Where AI belongs in the process
Now, I’m not saying AI doesn’t have a seat at the table. At Content Rebels, it’s not just in the room… it’s a core part of the creative team.
We’ve built processes that blend human-led strategy, research and storytelling with AI-assisted production so we can create genuinely brilliant, insightful and original content in around 40% of the time it used to take. That means more space for curiosity – think deep thinking, expert interviews and clever angles that make our work stand out… without sacrificing quality for speed.
And yes, before you ask… this article (packed with original insights) was written by me, with AI at my side, in just 45 minutes.
But here’s the catch… AI only works this well when it’s fed with something worth amplifying. The magic still comes from the human side: deciding which stories are worth telling, asking the questions AI wouldn’t think to ask, and spotting the emotional hook that makes someone lean in.
Used this way, AI isn’t replacing creativity. It’s giving it a turbo boost.
The risk of outsourcing curiosity
Here’s the risk I see right now: brands are so focused on scaling content production with AI that they’re cutting out the very thing that gives their content an edge … human-led discovery.

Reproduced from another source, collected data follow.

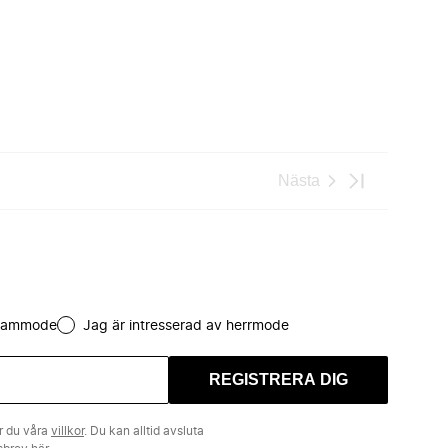
Nästa
 dammode
Jag är intresserad av herrmode
REGISTRERA DIG
r du våra
villkor
. Du kan alltid avsluta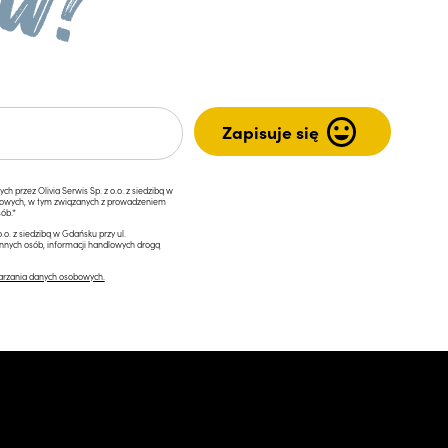
przez Olivia Serwis Sp. z o.o. z siedzibą w
ngowych, w tym związanych z prowadzeniem
ób.*
.o. z siedzibą w Gdańsku przy ul.
innych osób, informacji handlowych drogą
arzania danych osobowych.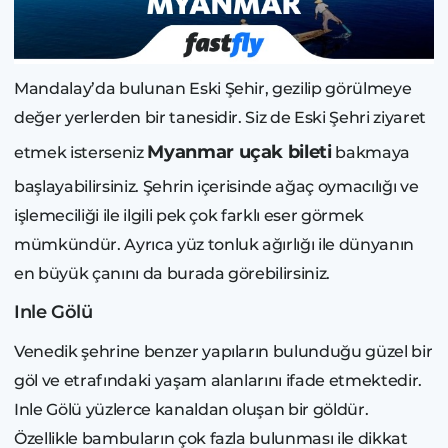
Mandalay’da bulunan Eski Şehir, gezilip görülmeye
değer yerlerden bir tanesidir. Siz de Eski Şehri ziyaret
Myanmar uçak bileti
etmek isterseniz
bakmaya
başlayabilirsiniz. Şehrin içerisinde ağaç oymacılığı ve
işlemeciliği ile ilgili pek çok farklı eser görmek
mümkündür. Ayrıca yüz tonluk ağırlığı ile dünyanın
en büyük çanını da burada görebilirsiniz.
Inle Gölü
Venedik şehrine benzer yapıların bulunduğu güzel bir
göl ve etrafındaki yaşam alanlarını ifade etmektedir.
Inle Gölü yüzlerce kanaldan oluşan bir göldür.
Özellikle bambuların çok fazla bulunması ile dikkat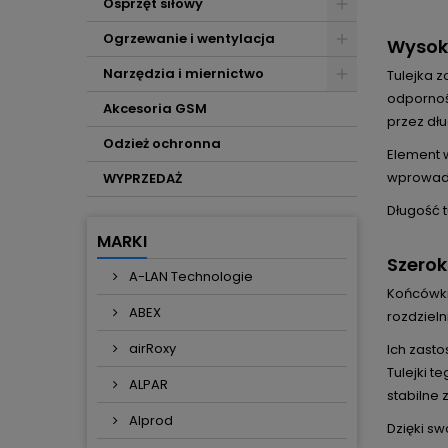
Osprzęt siłowy
Ogrzewanie i wentylacja
Wysok
Narzędzia i miernictwo
Tulejka 
odpornoś
Akcesoria GSM
przez dłu
Odzież ochronna
Element 
wprowadz
WYPRZEDAŻ
Długość 
MARKI
Szerok
A-LAN Technologie
Końcówki
ABEX
rozdziel
airRoxy
Ich zast
Tulejki 
ALPAR
stabilne
Alprod
Dzięki sw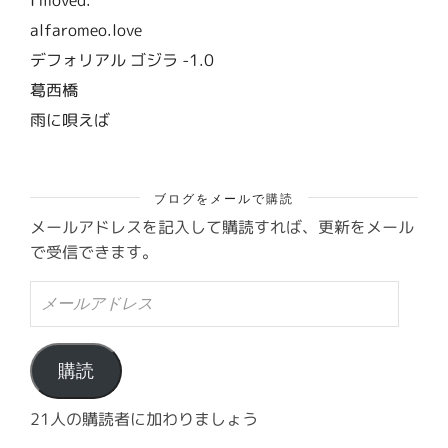
alfaromeo.love
デフォリアル ゴジラ -1.0
葛西橋
雨に唄えば
ブログをメールで購読
メールアドレスを記入して購読すれば、更新をメール
で受信できます。
メ
ー
ル
ア
ド
購読
レ
ス
21人の購読者に加わりましょう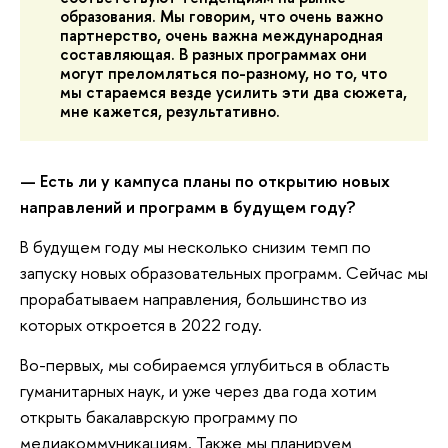
образования. Мы говорим, что очень важно
партнерство, очень важна международная
составляющая. В разных программах они
могут преломляться по-разному, но то, что
мы стараемся везде усилить эти два сюжета,
мне кажется, результативно.
— Есть ли у кампуса планы по открытию новых
направлений и программ в будущем году?
В будущем году мы несколько снизим темп по
запуску новых образовательных программ. Сейчас мы
прорабатываем направления, большинство из
которых откроется в 2022 году.
Во-первых, мы собираемся углубиться в область
гуманитарных наук, и уже через два года хотим
открыть бакалаврскую программу по
медиакоммуникациям. Также мы планируем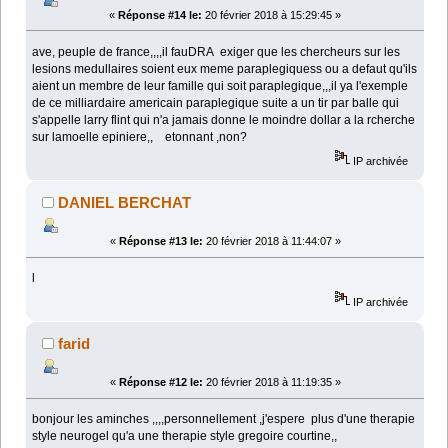
«
Réponse #14 le:
20 février 2018 à 15:29:45 »
ave, peuple de france,,,,il fauDRA exiger que les chercheurs sur les
lesions medullaires soient eux meme paraplegiquess ou a defaut qu'ils
aient un membre de leur famille qui soit paraplegique,,,il ya l'exemple
de ce milliardaire americain paraplegique suite a un tir par balle qui
s'appelle larry flint qui n'a jamais donne le moindre dollar a la rcherche
sur lamoelle epiniere,, etonnant ,non?
IP archivée
DANIEL BERCHAT
«
Réponse #13 le:
20 février 2018 à 11:44:07 »
l
IP archivée
farid
«
Réponse #12 le:
20 février 2018 à 11:19:35 »
bonjour les aminches ,,,,personnellement ,j'espere plus d'une therapie
style neurogel qu'a une therapie style gregoire courtine,,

If you’re only rehashing what’s already online, you’re building your house on someone else’s land. AI models learn from what already exists. If you’re not adding anything new, you’re just making it easier for them to generate an answer without you.
The brands winning in this new landscape are the ones creating net-new thinking. They’re feeding the models with their own, original research, their own case studies, their own original insights. That’s what gets you cited, whether it’s in a Google AI Overview or a ChatGPT conversation.

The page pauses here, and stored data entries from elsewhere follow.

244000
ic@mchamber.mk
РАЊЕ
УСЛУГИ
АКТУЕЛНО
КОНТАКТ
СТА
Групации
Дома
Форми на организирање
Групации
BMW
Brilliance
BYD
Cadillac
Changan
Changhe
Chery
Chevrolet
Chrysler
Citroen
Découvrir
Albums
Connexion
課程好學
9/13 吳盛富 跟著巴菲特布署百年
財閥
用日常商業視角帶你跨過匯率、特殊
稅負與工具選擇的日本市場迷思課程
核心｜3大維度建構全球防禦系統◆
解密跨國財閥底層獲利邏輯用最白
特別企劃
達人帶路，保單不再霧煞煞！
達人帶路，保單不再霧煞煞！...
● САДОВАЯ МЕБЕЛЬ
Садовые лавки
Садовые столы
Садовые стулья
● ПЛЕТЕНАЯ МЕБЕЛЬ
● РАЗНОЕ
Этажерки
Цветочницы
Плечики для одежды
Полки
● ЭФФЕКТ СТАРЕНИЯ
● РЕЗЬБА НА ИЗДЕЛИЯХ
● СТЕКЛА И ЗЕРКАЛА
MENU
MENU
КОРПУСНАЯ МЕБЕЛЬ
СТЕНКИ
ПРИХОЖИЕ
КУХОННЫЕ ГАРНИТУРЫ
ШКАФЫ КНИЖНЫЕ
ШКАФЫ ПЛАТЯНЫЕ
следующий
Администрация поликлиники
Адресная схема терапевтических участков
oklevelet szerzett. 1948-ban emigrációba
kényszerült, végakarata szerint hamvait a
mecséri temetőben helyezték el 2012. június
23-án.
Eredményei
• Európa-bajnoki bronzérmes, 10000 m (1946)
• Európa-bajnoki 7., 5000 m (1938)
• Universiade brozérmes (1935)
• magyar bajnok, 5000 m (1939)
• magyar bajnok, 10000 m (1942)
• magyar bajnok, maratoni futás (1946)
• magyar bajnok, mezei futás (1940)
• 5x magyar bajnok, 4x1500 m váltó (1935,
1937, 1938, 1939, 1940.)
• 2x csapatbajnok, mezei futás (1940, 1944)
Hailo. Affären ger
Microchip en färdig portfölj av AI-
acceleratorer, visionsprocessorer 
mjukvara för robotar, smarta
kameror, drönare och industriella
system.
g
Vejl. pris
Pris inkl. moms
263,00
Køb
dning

How to keep curiosity at the core
If you want your content to cut through… and keep cutting through… here’s what I recommend:
- 1. Prioritise original inputs
Interview people. Run surveys. Commission research. Layer your perspective over data. - 2. Use AI as an amplifier, not an author
Let it help you scale distribution, not dictate direction. - 3. Optimise for humans first, algorithms second
That’s how you future-proof your content in a shifting search environment. - 4. Track your AI visibility
Just like SEO, GEO is measurable. Audit where you’re showing up in AI answers and work to improve that share with original, curiosity-fueled content.
The future belongs to the curious
The “Change Starts Here” campaign worked because it started with people, not pixels. The same will be true for this era of content marketing (perhaps it’s our 12th too?! IYKYK).
AI will keep getting better. Search will keep shifting. But curiosity? That’s timeless. It’s the one thing no machine can fake… and the one thing that will keep your brand’s content from sinking into the noise..
So yes, use AI. Optimise for it. But never outsource the questions only you can ask. That’s where the breakthroughs live.